[DATA SECTION]
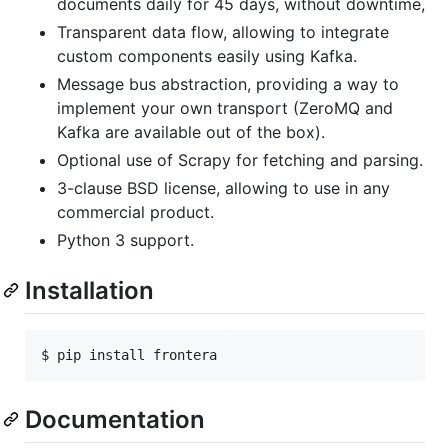
documents daily for 45 days, without downtime,
Transparent data flow, allowing to integrate
custom components easily using Kafka.
Message bus abstraction, providing a way to
implement your own transport (ZeroMQ and
Kafka are available out of the box).
Optional use of Scrapy for fetching and parsing.
3-clause BSD license, allowing to use in any
commercial product.
Python 3 support.
Installation
$ pip install frontera
Documentation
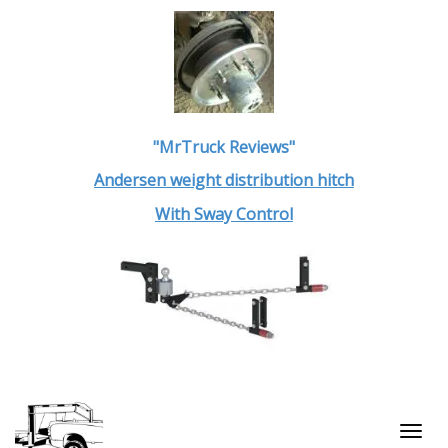
"MrTruck Reviews"
Andersen weight distribution hitch
With Sway Control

[ABOUT THIS EXERCISE]
Pictures are not part of the copy; transcribe the rest of the data verbatim.

[RESULT FOR THIS TASK]
documents daily for 45 days, without downtime,
Transparent data flow, allowing to integrate
custom components easily using Kafka.
Message bus abstraction, providing a way to
implement your own transport (ZeroMQ and
Kafka are available out of the box).
Optional use of Scrapy for fetching and parsing.
3-clause BSD license, allowing to use in any
commercial product.
Python 3 support.
Installation
$ pip install frontera
Documentation
"MrTruck Reviews"
Andersen weight distribution hitch
With Sway Control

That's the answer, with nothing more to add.